• _EXERCISE_
Set down the data below exactly; pictures stay out.
Segment Start: DATASET EXTRACT
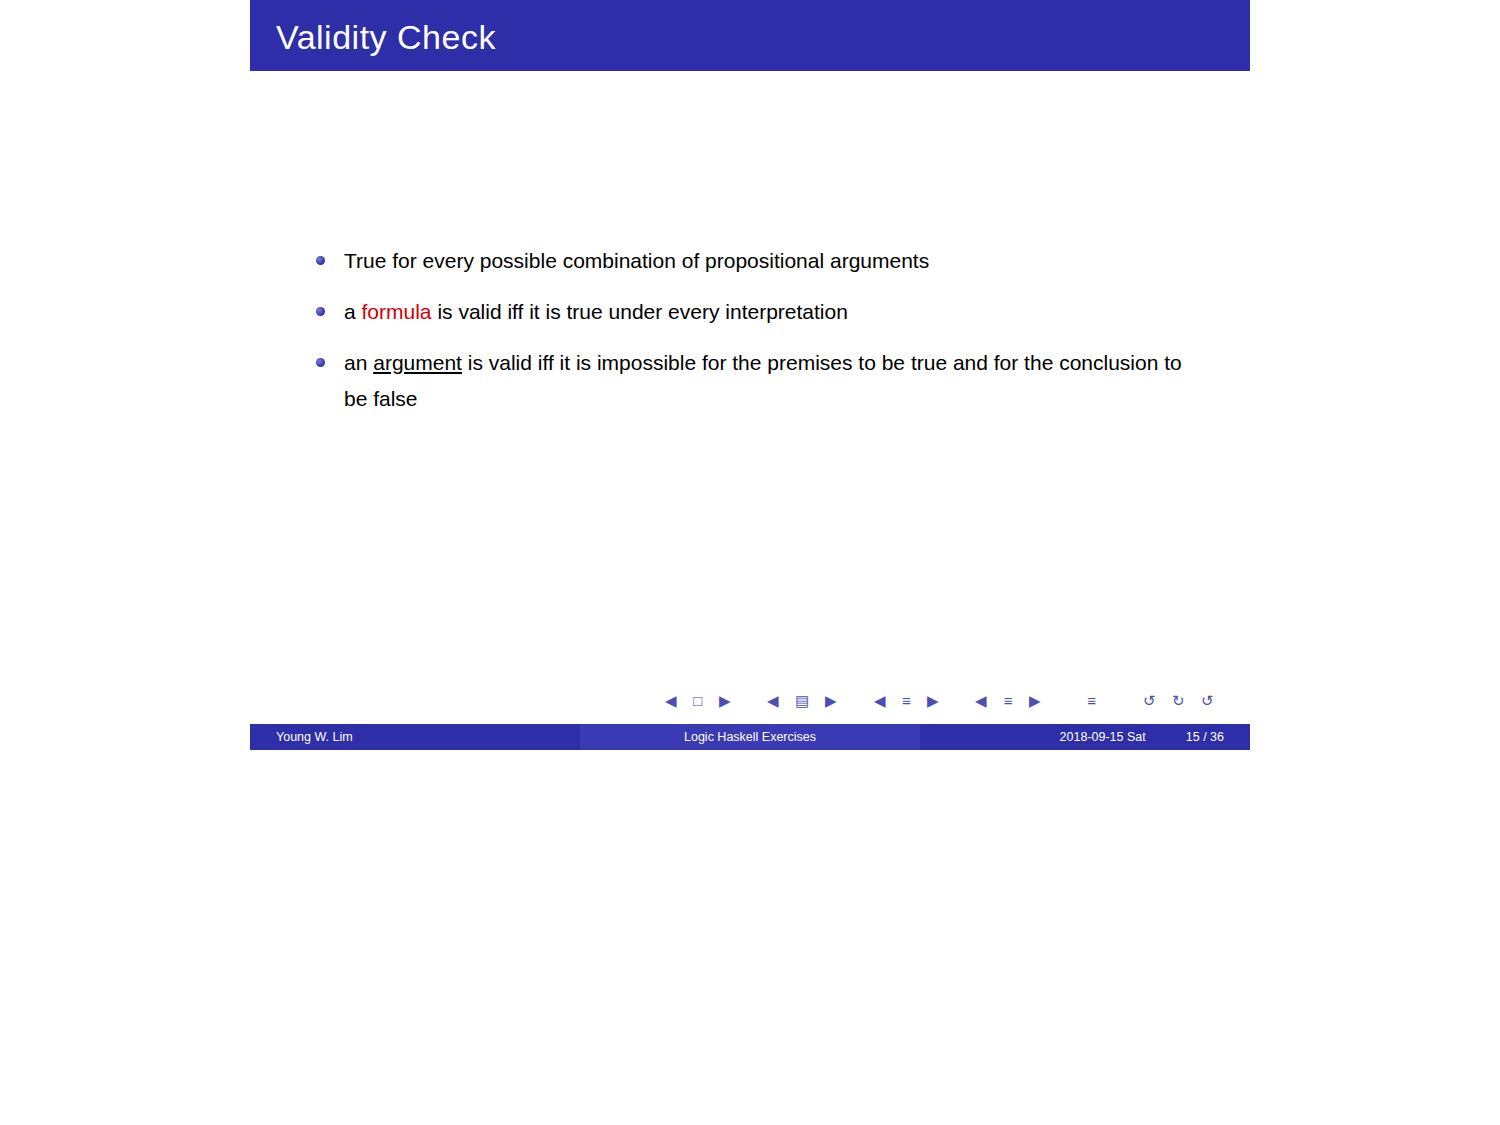Validity Check
True for every possible combination of propositional arguments
a formula is valid iff it is true under every interpretation
an argument is valid iff it is impossible for the premises to be true and for the conclusion to be false
◀ □ ▶ ◀ ▤ ▶ ◀ ≡ ▶ ◀ ≡ ▶ ≡ ↺ ↻ ↺
Young W. Lim
Logic Haskell Exercises
2018-09-15 Sat 15 / 36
Segment End: DATASET EXTRACT
• _COMPLETED TASK_
Validity Check
True for every possible combination of propositional arguments
a formula is valid iff it is true under every interpretation
an argument is valid iff it is impossible for the premises to be true and for the conclusion to be false
◀ □ ▶ ◀ ▤ ▶ ◀ ≡ ▶ ◀ ≡ ▶ ≡ ↺ ↻ ↺
Young W. Lim
Logic Haskell Exercises
2018-09-15 Sat 15 / 36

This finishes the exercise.